Rosas was decisive in making Finch his coach to replace Saunders. It was a process that drew criticism from media and the National Basketball Coaches Association for a seemingly expedited search process that did not include Black or other minority candidates, specifically Wolves associate head coach David Vanterpool.

The speed at which Rosas moved to hire Finch underscored both Finch's demand on the coaching market and the conviction Rosas had that Finch is right for the job, and he didn't want to wait to make the move, even if success may have to wait a bit.

Former Wolves forward Luol Deng, who played for Finch in the 2012 Olympics, said Finch has a good chance of being successful over time.

"He's great, man. He's a good coach, knows his X's and O's," Deng said. "Given a full year with those guys you will see the improvement. He's always pushing. He's a hard worker. He has a great connection with relating to his players."

Finch should find Minnesota to his liking after moving from Tampa, the Raptors' homesite this season.

"He's a water guy, lives on the water," said Nurse, who coached Toronto to the NBA title in 2019. "Boat, fish, loves to fish. He reads a lot of adventure, travel, wilderness, that kind of stuff."

Rosas felt Finch's experience at different levels of coaching has given him an ability to relate to players of all statuses, whether superstar or G-League hanger-on.

"We're not coaching basketball, we're coaching people, and that's really important in today's day and age," Finch said. "Gone are the days where it's about X's and O's. It's about X's, O's and whys. Players are really smart. They want to know the way. You have to consider their input into the why."
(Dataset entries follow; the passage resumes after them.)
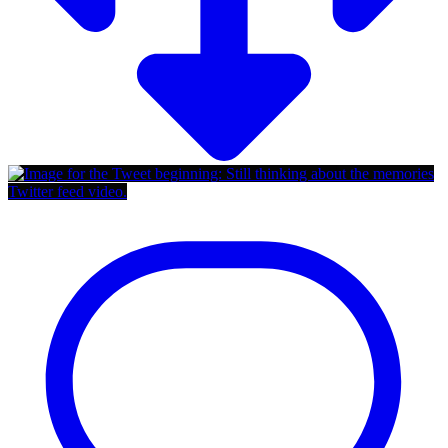
Twitter feed video.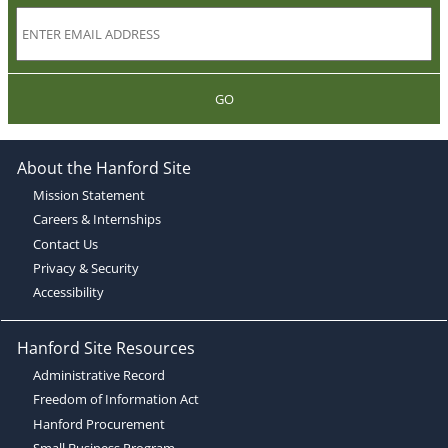
GO
About the Hanford Site
Mission Statement
Careers & Internships
Contact Us
Privacy & Security
Accessibility
Hanford Site Resources
Administrative Record
Freedom of Information Act
Hanford Procurement
Small Business Program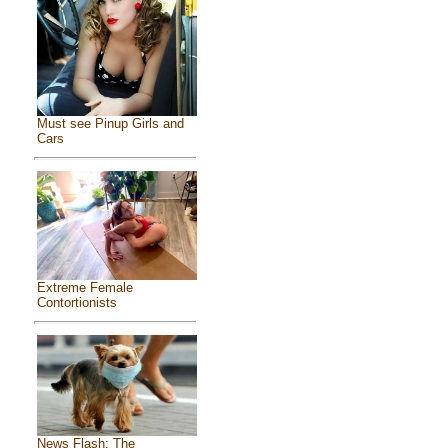
Must see Pinup Girls and
Cars
Extreme Female
Contortionists
News Flash: The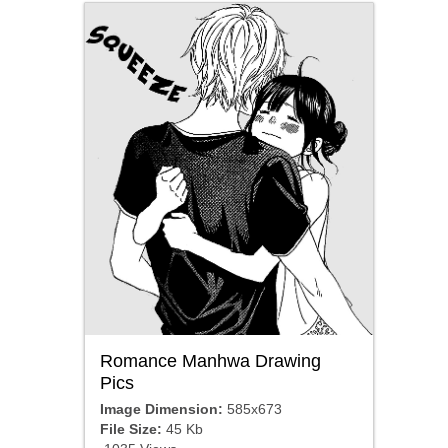
Romance Manhwa Drawing
Pics
Image Dimension:
585x673
File Size:
45 Kb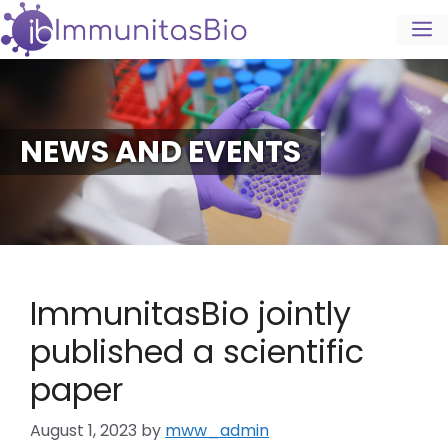
NEWS AND EVENTS
ImmunitasBio jointly
published a scientific
paper
August 1, 2023
by
mww_admin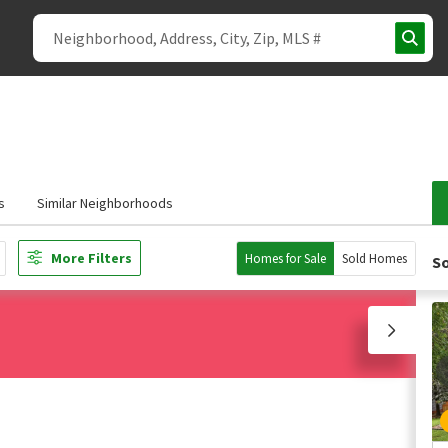
s
Similar Neighborhoods
More Filters
Homes for Sale
Sold Homes
So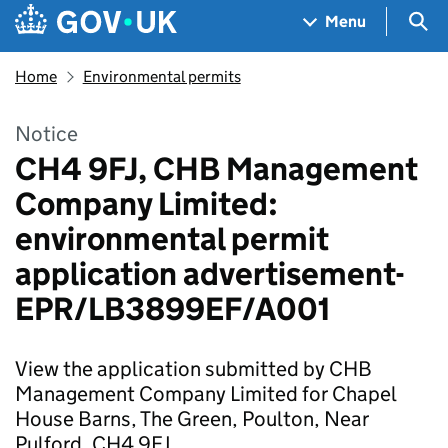
Skip to main content
Navigation menu
Sea
Menu
Home
Environmental permits
Notice
CH4 9FJ, CHB Management
Company Limited:
environmental permit
application advertisement-
EPR/LB3899EF/A001
View the application submitted by CHB
Management Company Limited for Chapel
House Barns, The Green, Poulton, Near
Pulford, CH4 9FJ.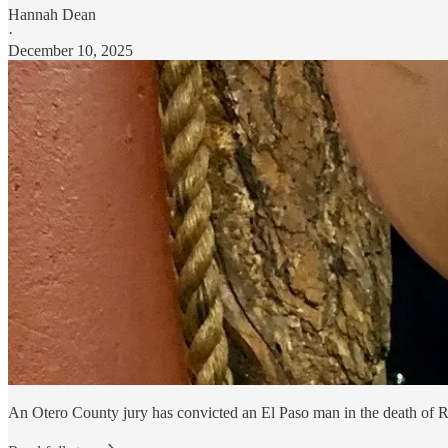
Hannah Dean
·
December 10, 2025
An Otero County jury has convicted an El Paso man in the death of R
The Wolves and Rosas hope the reason they hired Finch becomes apparent in time. This time he has a dominant big man on his roster in Karl-Anthony Towns, and Finch has pledged to run the offense through him. Just because he played small once upon a time doesn't mean he can't play bigger now. If anything, Finch's track record has shown he can adapt to any situation and make it work, no matter how dire it may be.

And few situations have been as traditionally dire in the NBA as the Timberwolves'. Why not try something different?